Which way to go now?
After such crises, governments often seek to regain some of the powers they ceded to the EU to avoid disaster. That backlash is being reinforced by nationalist, nativist parties that resent Brussels’ loss of sovereignty.
“The problem is that all the main areas where the EU needs to solve problems for its citizens today – competitiveness, migration, security – are problems that lie within the borders,” Mr. Rahman said. EU jurisdiction”.
“These are the areas that define state power and it is very difficult to get countries to cede sovereignty again and to build a collective and coherent European response.”
The EU political mainstream – including the European Commission – has tried to get ahead of that trend by, for example, Moderate green policy to please farmers who have staged sometimes violent protests across Europe this year.
But the EU continues to push for closer coordination as it sees a new crisis looming – common defense – an area in which the EU is not very good.
Another thing the EU is not good at is foreign policy, but whether ready or not, these elections will influence whether the bloc can find its voice in a highly fragmented global order strong or not.
A Trump presidency could erode America’s investment in NATO, push for a faster peace in Ukraine on Russia’s terms, and push America more firmly toward Israel.

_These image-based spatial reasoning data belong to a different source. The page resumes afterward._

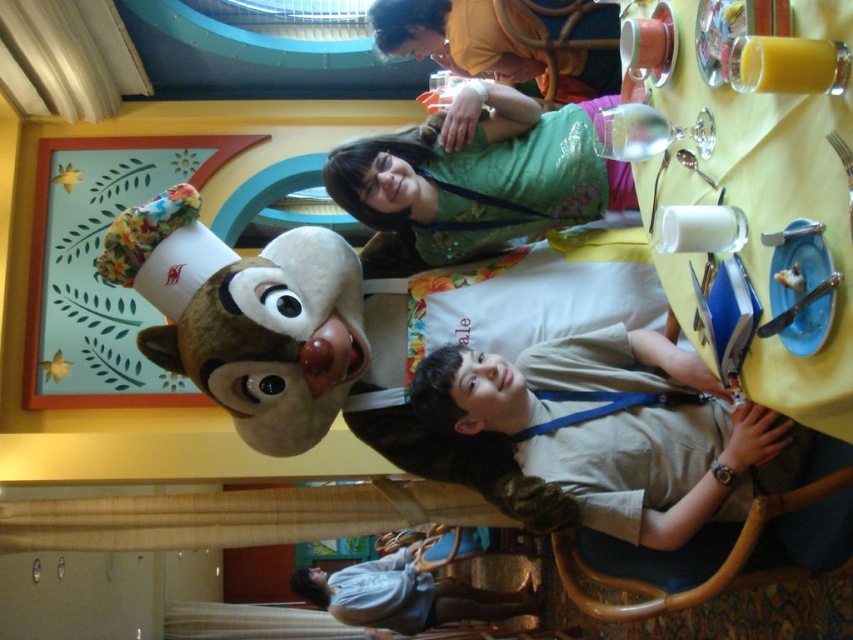
Is the position of fluffy brown plush toy at upper left more distant than that of denim shirt at lower center?

No.

Can you confirm if fluffy brown plush toy at upper left is positioned to the right of denim shirt at lower center?

Yes, fluffy brown plush toy at upper left is to the right of denim shirt at lower center.

Is point (164, 301) behind point (505, 602)?

That is False.

Locate an element on the screen. fluffy brown plush toy at upper left is located at coordinates (245, 316).

Who is positioned more to the right, green fabric shirt at upper center or denim shirt at lower center?

green fabric shirt at upper center is more to the right.

Which is more to the left, green fabric shirt at upper center or denim shirt at lower center?

Positioned to the left is denim shirt at lower center.

This screenshot has height=640, width=853. In order to click on green fabric shirt at upper center in this screenshot , I will do coord(480,173).

The image size is (853, 640). Identify the location of green fabric shirt at upper center. (480, 173).

Is light brown uniform at center positioned at the back of fluffy brown plush toy at upper left?

No, light brown uniform at center is in front of fluffy brown plush toy at upper left.

Is the position of light brown uniform at center less distant than that of fluffy brown plush toy at upper left?

Yes.

Which is behind, point (733, 412) or point (241, 433)?

The point (241, 433) is behind.

Identify the location of light brown uniform at center. (619, 428).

The EU will have difficulty maintaining a tough line against Russia if the US cuts support for Ukraine. Its push for international norms will also face challenges elsewhere, including in the Middle East, where it is only a minor player.
More broadly, with the far right stronger in the European Parliament, Trump-friendly leaders such as Prime Minister Viktor Orban of Hungary, will move front and center.
With nationalist parties in coalition governments in seven of its 27 members, the EU could move closer to a Trump-led America. Their own unifying aspirations to make European power felt around the world will be tested.
“I think we should be prepared to respond to drastic changes coming from the US, but we may not be able to,” said Shahin Vallée, a senior fellow at the German Council on Foreign Relations. , largely because member states are not ready for it.” .
“My basic scenario is that, if Trump is elected, European leaders will personally come to the White House to do exactly what they did last time: beg for Trump’s help.”